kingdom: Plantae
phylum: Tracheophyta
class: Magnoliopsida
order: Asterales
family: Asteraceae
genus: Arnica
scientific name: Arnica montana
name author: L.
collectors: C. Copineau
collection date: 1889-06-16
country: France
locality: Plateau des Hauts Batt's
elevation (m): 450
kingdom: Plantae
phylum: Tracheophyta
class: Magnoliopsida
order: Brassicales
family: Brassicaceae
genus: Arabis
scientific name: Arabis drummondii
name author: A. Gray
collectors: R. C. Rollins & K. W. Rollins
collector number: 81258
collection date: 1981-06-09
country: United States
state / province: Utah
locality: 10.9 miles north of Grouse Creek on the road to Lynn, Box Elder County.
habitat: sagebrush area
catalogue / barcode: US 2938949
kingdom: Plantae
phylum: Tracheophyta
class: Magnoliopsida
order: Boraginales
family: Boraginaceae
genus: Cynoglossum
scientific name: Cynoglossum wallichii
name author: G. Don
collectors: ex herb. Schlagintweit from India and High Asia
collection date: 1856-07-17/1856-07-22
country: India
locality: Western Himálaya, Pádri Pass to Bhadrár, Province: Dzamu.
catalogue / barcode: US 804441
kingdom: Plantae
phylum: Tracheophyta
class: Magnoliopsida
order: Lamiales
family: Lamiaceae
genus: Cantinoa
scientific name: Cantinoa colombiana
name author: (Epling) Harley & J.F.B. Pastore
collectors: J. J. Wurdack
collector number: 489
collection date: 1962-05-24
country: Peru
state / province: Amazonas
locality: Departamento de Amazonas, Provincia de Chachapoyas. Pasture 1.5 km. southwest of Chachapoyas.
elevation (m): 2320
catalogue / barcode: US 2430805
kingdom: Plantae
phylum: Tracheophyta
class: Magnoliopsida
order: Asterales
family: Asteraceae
-------
Please write out all the entries above again, swapping "collectors" for "collected by" wherever it occurs and leaving everything else unchanged.

■ Result ■
kingdom: Plantae
phylum: Tracheophyta
class: Magnoliopsida
order: Asterales
family: Asteraceae
genus: Arnica
scientific name: Arnica montana
name author: L.
collected by: C. Copineau
collection date: 1889-06-16
country: France
locality: Plateau des Hauts Batt's
elevation (m): 450
kingdom: Plantae
phylum: Tracheophyta
class: Magnoliopsida
order: Brassicales
family: Brassicaceae
genus: Arabis
scientific name: Arabis drummondii
name author: A. Gray
collected by: R. C. Rollins & K. W. Rollins
collector number: 81258
collection date: 1981-06-09
country: United States
state / province: Utah
locality: 10.9 miles north of Grouse Creek on the road to Lynn, Box Elder County.
habitat: sagebrush area
catalogue / barcode: US 2938949
kingdom: Plantae
phylum: Tracheophyta
class: Magnoliopsida
order: Boraginales
family: Boraginaceae
genus: Cynoglossum
scientific name: Cynoglossum wallichii
name author: G. Don
collected by: ex herb. Schlagintweit from India and High Asia
collection date: 1856-07-17/1856-07-22
country: India
locality: Western Himálaya, Pádri Pass to Bhadrár, Province: Dzamu.
catalogue / barcode: US 804441
kingdom: Plantae
phylum: Tracheophyta
class: Magnoliopsida
order: Lamiales
family: Lamiaceae
genus: Cantinoa
scientific name: Cantinoa colombiana
name author: (Epling) Harley & J.F.B. Pastore
collected by: J. J. Wurdack
collector number: 489
collection date: 1962-05-24
country: Peru
state / province: Amazonas
locality: Departamento de Amazonas, Provincia de Chachapoyas. Pasture 1.5 km. southwest of Chachapoyas.
elevation (m): 2320
catalogue / barcode: US 2430805
kingdom: Plantae
phylum: Tracheophyta
class: Magnoliopsida
order: Asterales
family: Asteraceae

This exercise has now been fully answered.